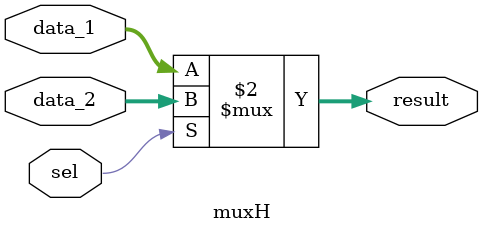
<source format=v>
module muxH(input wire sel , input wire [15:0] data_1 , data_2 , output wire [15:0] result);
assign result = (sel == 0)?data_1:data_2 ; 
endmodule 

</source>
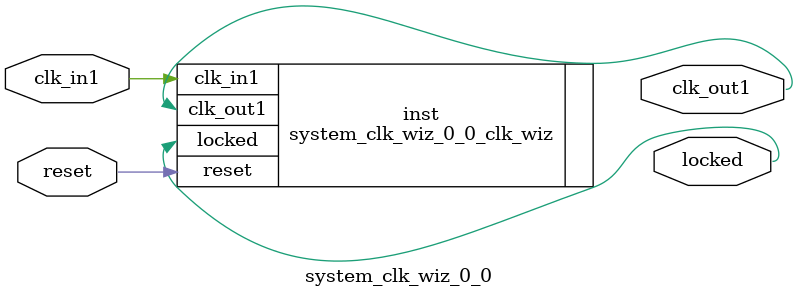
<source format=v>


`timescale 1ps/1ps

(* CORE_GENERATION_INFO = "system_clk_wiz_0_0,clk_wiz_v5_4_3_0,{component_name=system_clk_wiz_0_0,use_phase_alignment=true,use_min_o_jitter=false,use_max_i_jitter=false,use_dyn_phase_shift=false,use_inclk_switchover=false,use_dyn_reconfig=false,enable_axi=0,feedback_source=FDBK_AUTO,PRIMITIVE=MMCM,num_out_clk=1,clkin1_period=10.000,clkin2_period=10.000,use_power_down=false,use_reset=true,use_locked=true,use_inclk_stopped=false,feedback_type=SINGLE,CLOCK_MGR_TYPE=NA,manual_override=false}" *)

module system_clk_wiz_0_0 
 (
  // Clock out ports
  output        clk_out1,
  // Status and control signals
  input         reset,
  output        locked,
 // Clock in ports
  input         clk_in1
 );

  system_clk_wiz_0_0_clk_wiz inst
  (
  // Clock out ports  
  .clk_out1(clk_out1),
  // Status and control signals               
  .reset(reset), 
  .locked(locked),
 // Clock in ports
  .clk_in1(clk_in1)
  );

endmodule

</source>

···

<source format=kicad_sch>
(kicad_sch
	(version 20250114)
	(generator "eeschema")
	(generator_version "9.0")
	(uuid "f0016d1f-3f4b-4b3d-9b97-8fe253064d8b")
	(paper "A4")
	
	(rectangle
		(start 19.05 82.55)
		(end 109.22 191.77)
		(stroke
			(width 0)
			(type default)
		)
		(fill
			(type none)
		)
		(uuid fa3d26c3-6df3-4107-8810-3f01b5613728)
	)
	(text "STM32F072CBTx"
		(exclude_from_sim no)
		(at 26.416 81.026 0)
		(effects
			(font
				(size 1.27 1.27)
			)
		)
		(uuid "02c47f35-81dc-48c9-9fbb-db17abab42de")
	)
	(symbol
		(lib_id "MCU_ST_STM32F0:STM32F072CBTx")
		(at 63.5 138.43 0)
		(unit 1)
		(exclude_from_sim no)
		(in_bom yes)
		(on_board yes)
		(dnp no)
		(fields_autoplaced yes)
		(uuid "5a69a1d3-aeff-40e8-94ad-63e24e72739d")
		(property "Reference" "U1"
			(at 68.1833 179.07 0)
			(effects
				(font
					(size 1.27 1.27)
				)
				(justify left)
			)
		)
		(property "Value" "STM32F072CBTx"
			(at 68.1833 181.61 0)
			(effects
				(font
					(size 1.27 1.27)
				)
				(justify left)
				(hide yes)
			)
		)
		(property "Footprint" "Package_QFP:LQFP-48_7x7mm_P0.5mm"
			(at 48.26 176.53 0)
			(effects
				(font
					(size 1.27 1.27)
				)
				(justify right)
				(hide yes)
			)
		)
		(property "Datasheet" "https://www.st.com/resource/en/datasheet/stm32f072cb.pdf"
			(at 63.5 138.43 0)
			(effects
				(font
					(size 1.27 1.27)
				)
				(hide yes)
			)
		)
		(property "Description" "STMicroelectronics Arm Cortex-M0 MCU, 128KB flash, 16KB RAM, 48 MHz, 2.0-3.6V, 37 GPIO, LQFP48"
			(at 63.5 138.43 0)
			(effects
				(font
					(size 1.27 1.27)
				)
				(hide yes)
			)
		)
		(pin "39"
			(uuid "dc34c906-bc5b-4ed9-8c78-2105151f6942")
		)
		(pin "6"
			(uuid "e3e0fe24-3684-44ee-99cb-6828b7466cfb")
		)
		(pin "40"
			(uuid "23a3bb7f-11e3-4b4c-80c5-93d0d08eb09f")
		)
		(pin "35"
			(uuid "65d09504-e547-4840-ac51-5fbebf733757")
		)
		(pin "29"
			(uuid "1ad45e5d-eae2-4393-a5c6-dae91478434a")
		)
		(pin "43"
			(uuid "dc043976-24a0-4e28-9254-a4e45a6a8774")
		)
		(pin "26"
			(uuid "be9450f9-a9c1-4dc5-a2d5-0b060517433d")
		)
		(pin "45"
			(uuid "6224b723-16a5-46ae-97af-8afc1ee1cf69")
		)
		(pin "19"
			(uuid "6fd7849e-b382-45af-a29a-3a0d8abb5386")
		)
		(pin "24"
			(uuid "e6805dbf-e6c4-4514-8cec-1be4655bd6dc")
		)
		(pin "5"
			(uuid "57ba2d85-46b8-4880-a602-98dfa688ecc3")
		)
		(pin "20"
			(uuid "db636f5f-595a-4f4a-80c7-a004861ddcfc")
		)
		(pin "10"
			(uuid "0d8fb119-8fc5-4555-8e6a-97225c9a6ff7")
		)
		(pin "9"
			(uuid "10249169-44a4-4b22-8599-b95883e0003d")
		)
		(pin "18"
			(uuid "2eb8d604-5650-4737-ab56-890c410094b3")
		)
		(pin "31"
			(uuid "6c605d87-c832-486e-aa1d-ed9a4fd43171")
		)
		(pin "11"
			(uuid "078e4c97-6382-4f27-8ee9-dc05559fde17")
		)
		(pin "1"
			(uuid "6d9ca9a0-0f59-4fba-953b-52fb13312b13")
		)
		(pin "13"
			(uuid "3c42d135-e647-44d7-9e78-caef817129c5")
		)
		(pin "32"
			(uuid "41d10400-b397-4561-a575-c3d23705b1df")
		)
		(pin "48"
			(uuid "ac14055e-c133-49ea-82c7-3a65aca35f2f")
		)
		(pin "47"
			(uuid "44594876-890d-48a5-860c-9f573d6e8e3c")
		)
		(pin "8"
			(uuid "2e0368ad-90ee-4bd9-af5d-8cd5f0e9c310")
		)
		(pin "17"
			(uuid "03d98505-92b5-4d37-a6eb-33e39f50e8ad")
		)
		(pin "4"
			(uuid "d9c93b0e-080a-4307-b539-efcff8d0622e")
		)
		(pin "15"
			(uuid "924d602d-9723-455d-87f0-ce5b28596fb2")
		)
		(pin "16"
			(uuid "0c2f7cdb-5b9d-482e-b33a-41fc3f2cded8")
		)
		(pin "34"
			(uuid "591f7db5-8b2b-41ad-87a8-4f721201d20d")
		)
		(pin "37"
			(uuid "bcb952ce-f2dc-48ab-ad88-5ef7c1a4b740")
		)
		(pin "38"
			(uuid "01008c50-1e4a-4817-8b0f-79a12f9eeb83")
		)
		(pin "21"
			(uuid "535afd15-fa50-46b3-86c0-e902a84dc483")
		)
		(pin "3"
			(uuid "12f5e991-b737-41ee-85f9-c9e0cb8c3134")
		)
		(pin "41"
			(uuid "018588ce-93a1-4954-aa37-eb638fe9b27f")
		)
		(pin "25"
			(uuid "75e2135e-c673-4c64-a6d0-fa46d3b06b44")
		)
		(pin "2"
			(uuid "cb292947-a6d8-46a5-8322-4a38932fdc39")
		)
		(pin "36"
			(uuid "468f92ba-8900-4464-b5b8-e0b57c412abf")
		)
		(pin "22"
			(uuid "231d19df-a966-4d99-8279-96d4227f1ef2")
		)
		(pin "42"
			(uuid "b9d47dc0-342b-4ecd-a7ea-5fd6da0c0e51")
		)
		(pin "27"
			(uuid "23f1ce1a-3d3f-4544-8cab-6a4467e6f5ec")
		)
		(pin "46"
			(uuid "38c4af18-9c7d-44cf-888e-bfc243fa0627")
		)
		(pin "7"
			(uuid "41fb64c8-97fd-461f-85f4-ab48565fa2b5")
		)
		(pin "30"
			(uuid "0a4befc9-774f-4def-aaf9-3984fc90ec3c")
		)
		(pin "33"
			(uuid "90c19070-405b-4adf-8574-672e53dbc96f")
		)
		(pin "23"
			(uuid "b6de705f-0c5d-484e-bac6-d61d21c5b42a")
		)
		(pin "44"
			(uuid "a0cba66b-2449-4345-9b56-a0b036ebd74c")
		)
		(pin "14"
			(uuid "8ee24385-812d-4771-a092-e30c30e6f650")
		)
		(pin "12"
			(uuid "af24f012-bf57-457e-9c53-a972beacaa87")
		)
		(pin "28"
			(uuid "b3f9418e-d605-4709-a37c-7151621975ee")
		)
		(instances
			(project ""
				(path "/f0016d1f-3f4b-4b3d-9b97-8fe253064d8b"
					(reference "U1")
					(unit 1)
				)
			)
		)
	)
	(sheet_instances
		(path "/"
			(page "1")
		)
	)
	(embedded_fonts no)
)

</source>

···

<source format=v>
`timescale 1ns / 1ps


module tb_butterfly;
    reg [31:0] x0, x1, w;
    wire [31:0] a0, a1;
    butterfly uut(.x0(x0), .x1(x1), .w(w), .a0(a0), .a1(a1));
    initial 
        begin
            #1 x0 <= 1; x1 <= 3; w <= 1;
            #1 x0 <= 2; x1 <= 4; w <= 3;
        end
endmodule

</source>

···

Find "ports" in the data above. Report each line where it appears.

EXERCISE RESPONSE>
  // Clock out ports
 // Clock in ports
  // Clock out ports  
 // Clock in ports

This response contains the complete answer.